== INPUT DATA

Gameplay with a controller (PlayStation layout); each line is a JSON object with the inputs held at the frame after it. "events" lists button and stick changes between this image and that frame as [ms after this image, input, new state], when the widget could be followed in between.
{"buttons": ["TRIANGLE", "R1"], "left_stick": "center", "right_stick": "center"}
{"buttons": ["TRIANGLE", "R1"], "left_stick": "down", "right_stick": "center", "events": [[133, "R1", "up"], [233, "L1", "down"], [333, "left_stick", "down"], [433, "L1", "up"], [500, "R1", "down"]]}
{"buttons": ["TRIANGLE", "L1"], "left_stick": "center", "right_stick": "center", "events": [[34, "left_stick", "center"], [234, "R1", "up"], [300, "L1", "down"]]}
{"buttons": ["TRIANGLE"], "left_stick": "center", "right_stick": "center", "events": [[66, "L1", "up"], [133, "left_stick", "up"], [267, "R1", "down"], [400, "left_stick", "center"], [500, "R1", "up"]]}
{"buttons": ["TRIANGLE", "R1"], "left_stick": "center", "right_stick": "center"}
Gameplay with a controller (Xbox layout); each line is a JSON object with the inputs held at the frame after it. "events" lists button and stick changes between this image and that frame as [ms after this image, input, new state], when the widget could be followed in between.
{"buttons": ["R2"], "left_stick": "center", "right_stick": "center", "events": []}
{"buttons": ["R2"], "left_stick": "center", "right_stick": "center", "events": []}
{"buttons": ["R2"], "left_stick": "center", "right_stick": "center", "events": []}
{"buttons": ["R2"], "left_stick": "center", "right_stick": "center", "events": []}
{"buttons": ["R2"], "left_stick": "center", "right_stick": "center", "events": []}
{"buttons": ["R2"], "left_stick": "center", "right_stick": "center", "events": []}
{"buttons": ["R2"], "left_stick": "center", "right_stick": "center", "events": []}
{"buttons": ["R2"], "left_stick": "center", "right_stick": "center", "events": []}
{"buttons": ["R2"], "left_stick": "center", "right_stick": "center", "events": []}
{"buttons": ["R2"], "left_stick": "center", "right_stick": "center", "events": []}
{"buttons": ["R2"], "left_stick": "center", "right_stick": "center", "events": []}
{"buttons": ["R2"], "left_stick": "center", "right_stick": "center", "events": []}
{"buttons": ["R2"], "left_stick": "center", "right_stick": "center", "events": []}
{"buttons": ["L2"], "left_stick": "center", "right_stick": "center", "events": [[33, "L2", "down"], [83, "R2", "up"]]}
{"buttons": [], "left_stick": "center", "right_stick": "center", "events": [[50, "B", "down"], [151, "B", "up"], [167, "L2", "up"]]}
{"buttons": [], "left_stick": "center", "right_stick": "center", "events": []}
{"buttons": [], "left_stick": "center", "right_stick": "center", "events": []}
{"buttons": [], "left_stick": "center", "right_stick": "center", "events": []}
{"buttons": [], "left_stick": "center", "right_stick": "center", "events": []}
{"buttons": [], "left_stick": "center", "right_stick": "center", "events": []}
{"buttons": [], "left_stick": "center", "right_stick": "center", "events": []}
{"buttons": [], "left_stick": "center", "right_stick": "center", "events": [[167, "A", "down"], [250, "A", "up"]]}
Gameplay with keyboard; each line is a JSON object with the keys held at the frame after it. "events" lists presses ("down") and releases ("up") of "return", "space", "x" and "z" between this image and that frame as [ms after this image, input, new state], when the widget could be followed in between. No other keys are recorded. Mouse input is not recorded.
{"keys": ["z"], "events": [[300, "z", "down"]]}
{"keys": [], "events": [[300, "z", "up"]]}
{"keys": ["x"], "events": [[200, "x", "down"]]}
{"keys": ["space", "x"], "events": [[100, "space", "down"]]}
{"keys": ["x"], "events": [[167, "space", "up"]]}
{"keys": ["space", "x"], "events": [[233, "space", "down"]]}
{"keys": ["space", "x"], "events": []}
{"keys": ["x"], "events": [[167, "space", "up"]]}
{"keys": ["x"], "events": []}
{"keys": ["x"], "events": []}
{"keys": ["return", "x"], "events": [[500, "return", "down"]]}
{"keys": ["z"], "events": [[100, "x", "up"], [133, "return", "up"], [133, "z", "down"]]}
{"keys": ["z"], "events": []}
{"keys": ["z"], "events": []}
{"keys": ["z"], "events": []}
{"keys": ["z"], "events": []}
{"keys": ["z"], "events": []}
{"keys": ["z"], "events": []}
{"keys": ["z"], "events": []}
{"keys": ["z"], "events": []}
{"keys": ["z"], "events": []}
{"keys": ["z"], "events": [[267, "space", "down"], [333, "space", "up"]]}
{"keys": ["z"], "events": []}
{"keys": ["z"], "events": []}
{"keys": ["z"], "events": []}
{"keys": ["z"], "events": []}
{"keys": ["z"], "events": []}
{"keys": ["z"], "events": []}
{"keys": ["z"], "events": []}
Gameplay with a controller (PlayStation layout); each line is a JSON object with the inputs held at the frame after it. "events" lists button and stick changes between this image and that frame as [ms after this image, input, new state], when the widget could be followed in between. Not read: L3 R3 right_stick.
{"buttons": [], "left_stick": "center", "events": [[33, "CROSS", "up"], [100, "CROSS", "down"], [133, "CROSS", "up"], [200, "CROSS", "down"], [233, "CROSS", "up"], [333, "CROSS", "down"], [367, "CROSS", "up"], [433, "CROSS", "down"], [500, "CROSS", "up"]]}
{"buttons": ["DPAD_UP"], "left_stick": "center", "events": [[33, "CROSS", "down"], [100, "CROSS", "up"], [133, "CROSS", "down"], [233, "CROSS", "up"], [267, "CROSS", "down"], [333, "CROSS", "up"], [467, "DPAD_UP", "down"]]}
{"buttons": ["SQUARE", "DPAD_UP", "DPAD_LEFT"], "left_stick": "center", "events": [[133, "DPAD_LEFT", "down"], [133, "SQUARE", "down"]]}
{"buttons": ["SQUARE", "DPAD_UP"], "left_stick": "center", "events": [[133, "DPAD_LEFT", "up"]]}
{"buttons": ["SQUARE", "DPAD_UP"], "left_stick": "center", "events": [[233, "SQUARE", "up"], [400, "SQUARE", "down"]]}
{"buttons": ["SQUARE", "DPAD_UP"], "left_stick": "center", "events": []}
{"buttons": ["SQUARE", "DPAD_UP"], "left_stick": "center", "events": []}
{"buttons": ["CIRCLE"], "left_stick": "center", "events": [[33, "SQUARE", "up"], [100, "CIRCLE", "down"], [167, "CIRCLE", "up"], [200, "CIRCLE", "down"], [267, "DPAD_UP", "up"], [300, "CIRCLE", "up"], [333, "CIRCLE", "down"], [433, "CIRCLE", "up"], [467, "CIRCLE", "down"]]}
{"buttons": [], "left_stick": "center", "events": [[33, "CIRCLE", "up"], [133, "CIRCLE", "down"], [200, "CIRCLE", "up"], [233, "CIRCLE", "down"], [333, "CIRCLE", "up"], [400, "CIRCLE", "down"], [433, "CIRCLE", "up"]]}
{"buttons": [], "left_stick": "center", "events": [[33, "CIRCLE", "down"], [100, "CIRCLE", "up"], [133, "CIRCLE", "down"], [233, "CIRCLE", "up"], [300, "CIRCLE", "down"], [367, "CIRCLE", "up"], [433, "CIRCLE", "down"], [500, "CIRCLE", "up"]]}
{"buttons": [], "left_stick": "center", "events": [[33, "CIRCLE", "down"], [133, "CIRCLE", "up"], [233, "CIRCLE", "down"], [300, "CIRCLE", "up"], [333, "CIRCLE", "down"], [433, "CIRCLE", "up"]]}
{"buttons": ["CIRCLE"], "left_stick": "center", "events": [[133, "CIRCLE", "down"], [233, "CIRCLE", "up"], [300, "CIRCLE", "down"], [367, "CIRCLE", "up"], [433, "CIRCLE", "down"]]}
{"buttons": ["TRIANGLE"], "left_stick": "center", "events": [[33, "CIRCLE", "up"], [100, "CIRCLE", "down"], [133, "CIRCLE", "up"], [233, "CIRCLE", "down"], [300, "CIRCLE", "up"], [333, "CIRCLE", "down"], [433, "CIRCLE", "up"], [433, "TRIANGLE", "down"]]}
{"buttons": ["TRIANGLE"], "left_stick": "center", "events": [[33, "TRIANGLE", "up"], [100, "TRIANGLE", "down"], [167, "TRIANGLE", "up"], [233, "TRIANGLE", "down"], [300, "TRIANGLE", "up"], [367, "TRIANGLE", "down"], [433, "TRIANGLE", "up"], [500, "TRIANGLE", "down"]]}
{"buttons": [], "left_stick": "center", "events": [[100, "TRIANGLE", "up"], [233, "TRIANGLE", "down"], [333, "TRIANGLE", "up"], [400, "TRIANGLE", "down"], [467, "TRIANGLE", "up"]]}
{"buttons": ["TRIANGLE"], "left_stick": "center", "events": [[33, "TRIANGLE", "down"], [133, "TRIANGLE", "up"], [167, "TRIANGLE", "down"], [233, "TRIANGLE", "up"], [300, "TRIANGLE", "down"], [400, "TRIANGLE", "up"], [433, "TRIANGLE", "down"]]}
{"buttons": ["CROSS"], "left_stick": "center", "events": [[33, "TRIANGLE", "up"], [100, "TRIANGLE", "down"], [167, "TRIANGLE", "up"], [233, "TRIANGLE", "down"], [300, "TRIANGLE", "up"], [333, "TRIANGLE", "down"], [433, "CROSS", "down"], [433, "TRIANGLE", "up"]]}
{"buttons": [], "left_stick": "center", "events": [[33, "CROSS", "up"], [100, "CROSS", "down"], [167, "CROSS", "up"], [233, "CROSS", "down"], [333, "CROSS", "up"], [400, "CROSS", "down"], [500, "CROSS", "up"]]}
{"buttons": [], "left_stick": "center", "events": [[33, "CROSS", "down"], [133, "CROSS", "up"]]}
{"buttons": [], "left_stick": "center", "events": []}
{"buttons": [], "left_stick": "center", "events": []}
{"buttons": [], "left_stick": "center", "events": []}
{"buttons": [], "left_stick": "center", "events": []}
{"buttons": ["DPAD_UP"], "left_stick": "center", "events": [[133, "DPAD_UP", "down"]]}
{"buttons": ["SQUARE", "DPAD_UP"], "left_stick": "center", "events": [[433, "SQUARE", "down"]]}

====

The answer must be one number, the count of lines above that hold the word "controller".

#### [SOLUTION]
3